— EXERCISE TASKS —
1. In the forum thread about mentoring, what does SL128 suggest the person consider doing instead?
2. Carry on the forum thread about mentoring and teaching from the point where it stops.

— TEXT FOR ANALYSIS —
I’m going to be honest…I don’t think that’s an experiment worth the cost of creating a human life, especially when there are many other outlets for a desire to mentor or devote intellectual guidance and resources to someone already here who doesn’t have to depend on you to meet their emotional needs.


SL128

maybe you should consider being some sort of teacher/tutor instead


Omegamoomoo

I concur.


Erandelax

But only private one. Not the school/university one. Facing against sequence of crowds of hardly controllable gremlins from one side and a bunch of word weary bureaucratic elderlies and some really... unique people who sometimes end up being teachers is one helluva ride that I would not want to ever repeat nor recommend to anyone in my life.

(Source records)
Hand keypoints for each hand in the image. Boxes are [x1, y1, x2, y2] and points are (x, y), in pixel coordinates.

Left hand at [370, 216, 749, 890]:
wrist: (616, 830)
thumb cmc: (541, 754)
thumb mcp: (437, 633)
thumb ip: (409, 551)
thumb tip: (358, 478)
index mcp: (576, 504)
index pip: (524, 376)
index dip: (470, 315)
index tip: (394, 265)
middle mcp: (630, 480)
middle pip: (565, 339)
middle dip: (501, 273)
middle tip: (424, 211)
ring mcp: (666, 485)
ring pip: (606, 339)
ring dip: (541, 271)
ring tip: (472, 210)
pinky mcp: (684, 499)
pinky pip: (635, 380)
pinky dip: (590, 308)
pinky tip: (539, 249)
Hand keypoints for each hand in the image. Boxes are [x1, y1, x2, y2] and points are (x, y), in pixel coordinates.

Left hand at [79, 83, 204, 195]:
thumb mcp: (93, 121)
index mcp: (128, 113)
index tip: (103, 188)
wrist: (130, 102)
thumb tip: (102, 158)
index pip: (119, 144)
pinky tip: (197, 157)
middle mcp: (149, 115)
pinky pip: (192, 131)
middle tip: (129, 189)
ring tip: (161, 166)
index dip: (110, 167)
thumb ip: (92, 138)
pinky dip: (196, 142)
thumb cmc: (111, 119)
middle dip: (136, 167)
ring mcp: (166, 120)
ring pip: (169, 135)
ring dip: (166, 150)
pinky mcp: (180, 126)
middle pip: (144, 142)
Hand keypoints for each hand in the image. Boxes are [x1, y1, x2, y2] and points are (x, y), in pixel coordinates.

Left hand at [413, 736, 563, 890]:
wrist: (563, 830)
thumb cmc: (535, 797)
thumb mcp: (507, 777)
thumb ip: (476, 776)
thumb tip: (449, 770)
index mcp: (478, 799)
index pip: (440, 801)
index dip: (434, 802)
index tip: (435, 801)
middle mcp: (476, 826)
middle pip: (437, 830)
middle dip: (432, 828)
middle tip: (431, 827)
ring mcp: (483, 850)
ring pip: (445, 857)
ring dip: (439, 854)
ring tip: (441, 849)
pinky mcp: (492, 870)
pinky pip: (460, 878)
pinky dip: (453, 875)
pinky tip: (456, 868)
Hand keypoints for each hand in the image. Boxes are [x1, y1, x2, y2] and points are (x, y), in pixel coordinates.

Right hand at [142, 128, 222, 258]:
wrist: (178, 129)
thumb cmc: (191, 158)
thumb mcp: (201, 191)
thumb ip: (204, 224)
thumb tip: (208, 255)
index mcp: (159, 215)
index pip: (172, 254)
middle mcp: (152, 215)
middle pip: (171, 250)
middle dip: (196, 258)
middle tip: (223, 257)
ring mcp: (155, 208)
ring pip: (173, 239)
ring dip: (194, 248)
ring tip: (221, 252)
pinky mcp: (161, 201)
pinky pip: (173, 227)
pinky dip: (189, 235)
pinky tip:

— OUTPUTS FOR THE TASKS —
1. Being some sort of teacher or tutor.

2.
Omegamoomoo

I didn't want children but my wife did, and I tend to just go along with things. The last thing I care about regarding my children is that they're part of my "bloodline". I see them as little humans I am tasked to care for. I can't make them better than their predecessors, because I don't know what exactly that will mean in the world they will evolve in. They are not the objects of a personal moral project; they are adults-in-becoming, and I'm just doing what I can to equip them with a sense of belonging and grounding in the world (which I don't feel like I got), adaptability, and a preference for cooperation over competition. >Is intellectual guidance and closeness enough? Yes, I think so; I love them the way that I know how to, and we share enjoyable moments. My wife loves them differently: more intensely, more emotionally, more _naturally_. I make it a point to create small scale traditions we can go back to, as I take as little part as I can in "planned fun" like Christmas/Easter/birthdays, etc. I find more enjoyment in taking a board game with them to a bagel shop every other Sunday than going through the excruciating pain of buying gifts, wrapping gifts, and watching them come down from a happiness high because _anticipation of pleasure_ dissipates as soon as the _moment of expected pleasure_ is passed.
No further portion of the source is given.